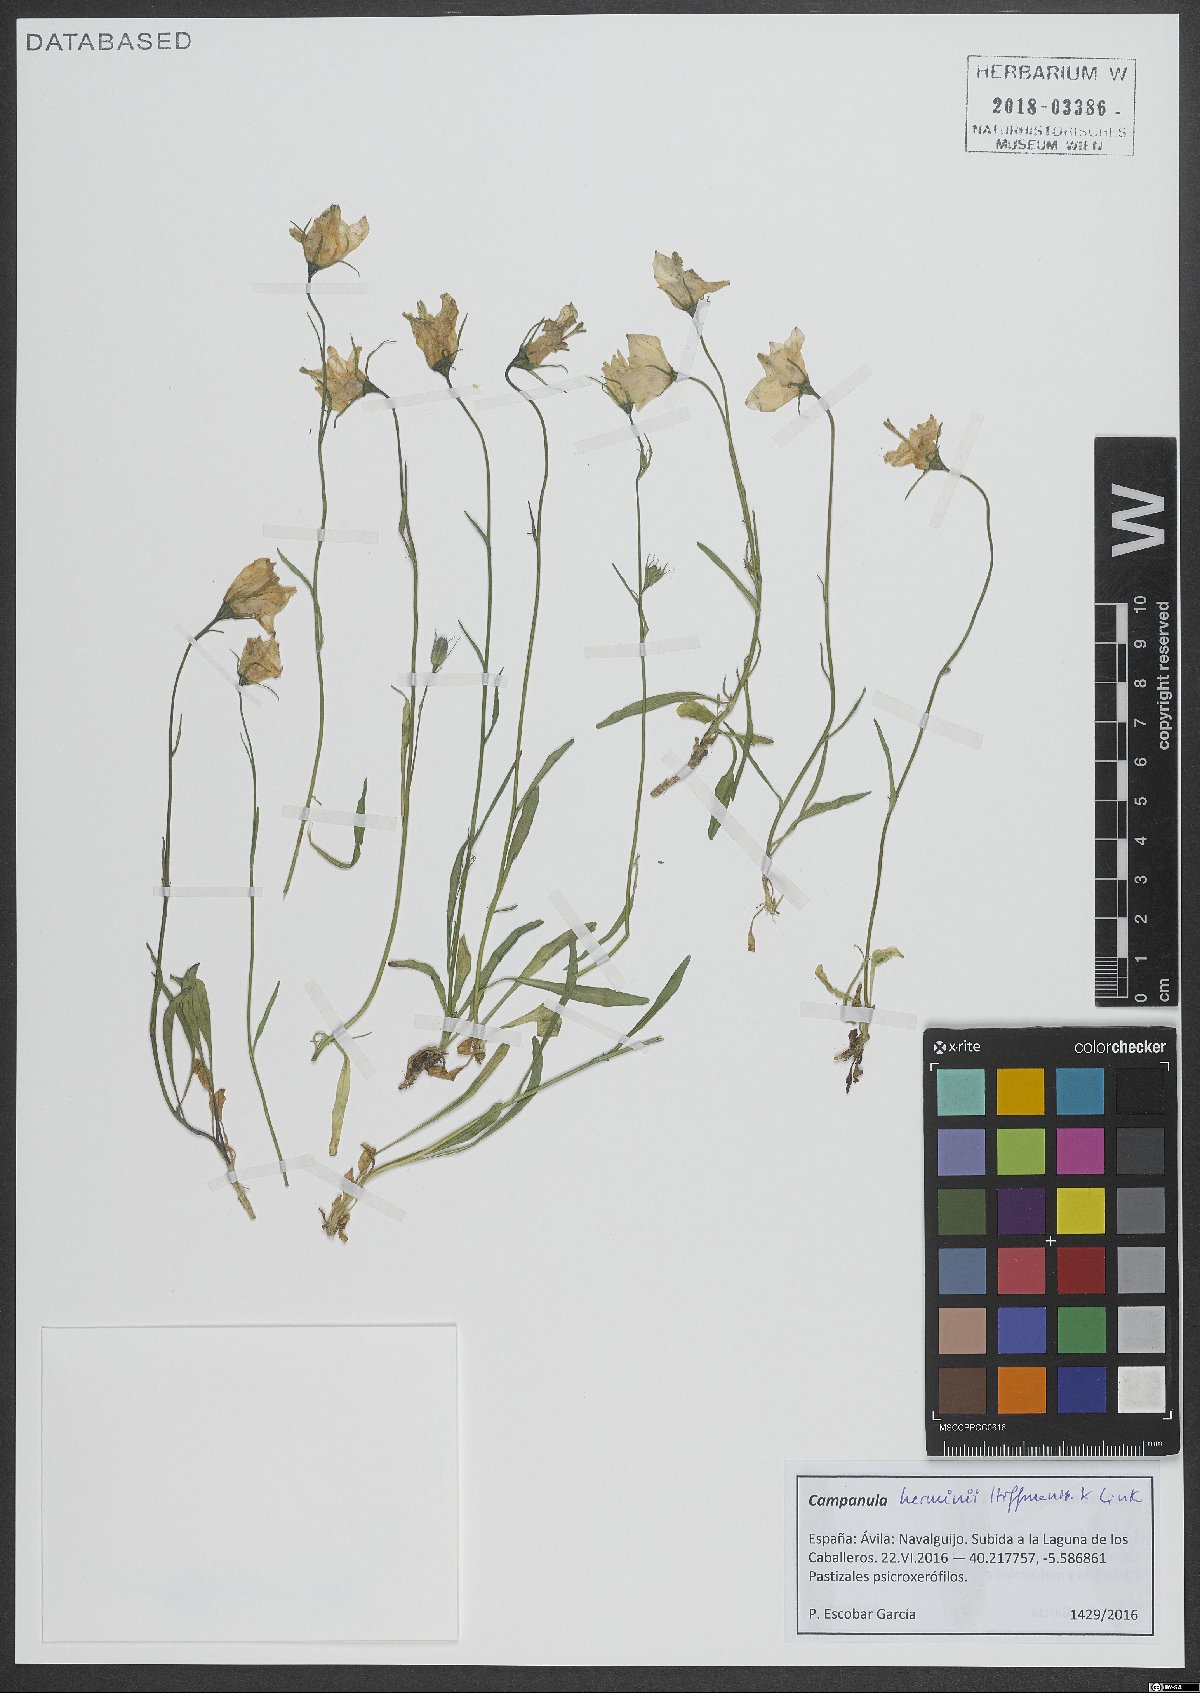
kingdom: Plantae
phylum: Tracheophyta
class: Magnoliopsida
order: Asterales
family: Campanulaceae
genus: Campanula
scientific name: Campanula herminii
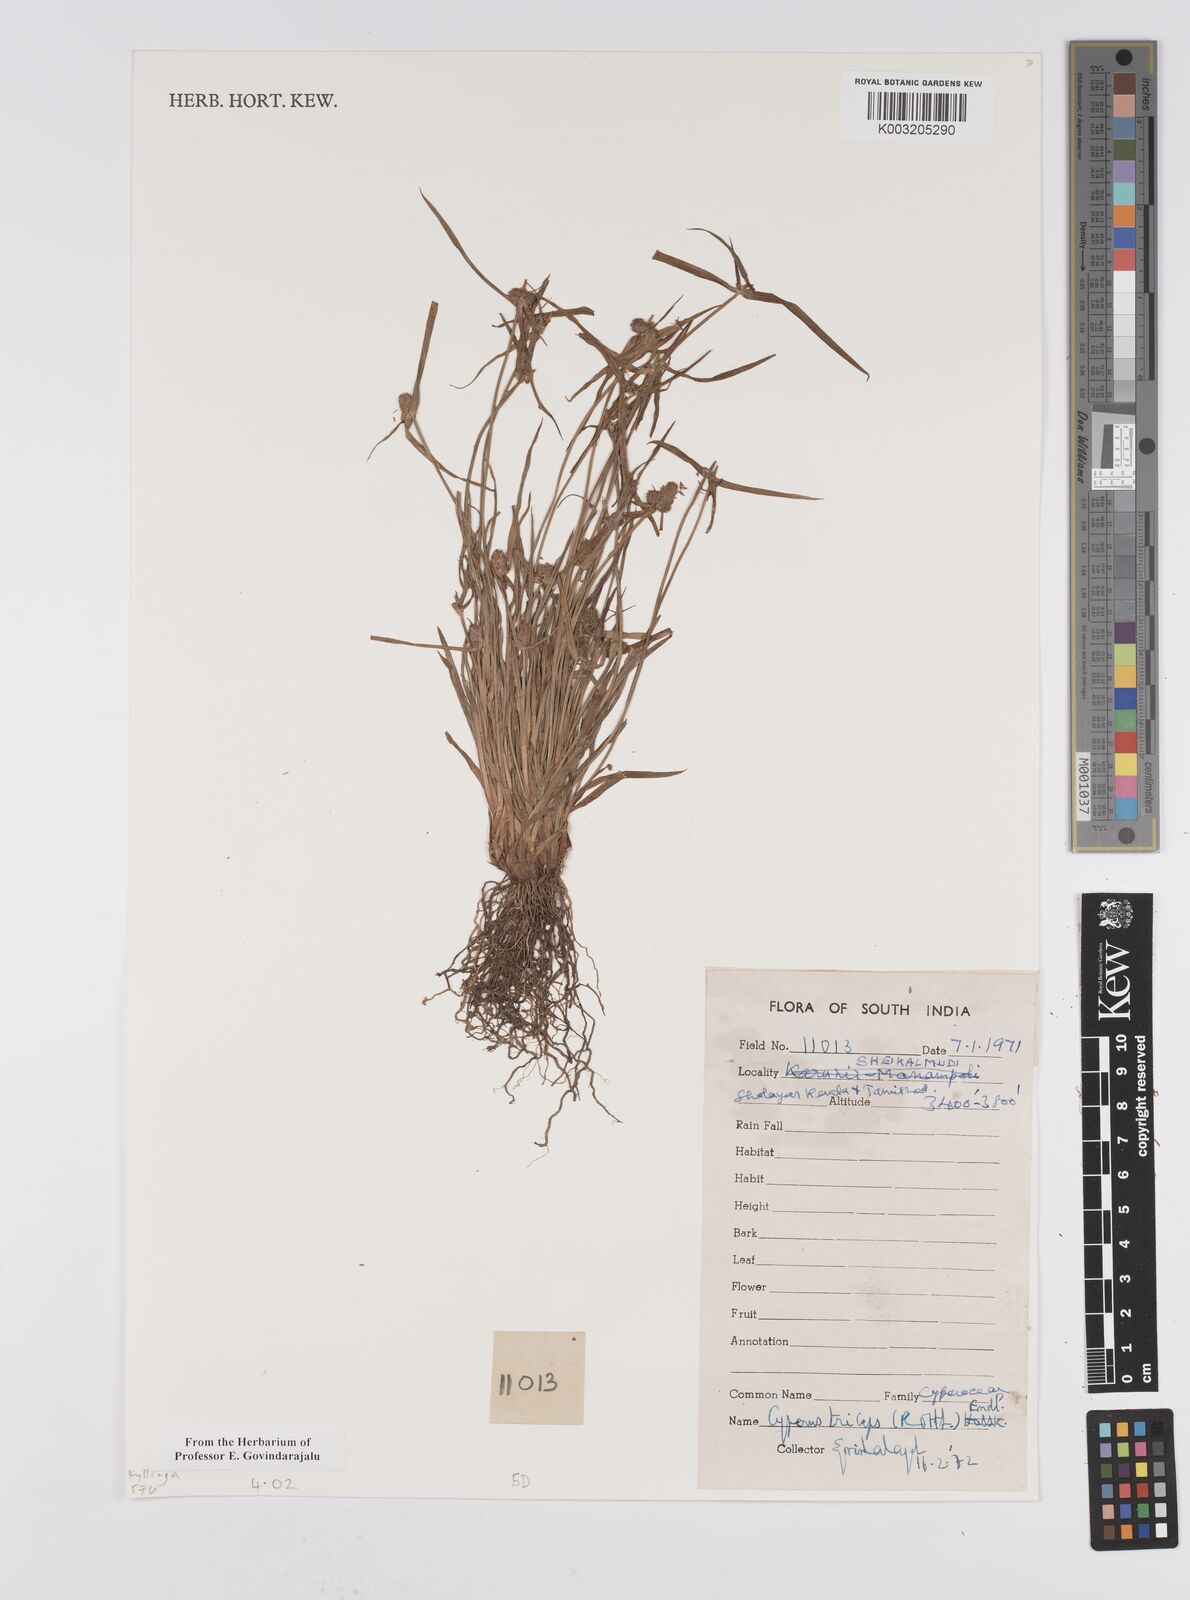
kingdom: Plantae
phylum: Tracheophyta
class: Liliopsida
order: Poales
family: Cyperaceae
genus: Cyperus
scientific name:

◇ ◇ ◇ ◇ ◇

Pull every text line from the listing above, word for word and in order, leaving out the pictures.

kingdom: Plantae
phylum: Tracheophyta
class: Magnoliopsida
order: Asterales
family: Campanulaceae
genus: Campanula
scientific name: Campanula herminii
kingdom: Plantae
phylum: Tracheophyta
class: Liliopsida
order: Poales
family: Cyperaceae
genus: Cyperus
scientific name:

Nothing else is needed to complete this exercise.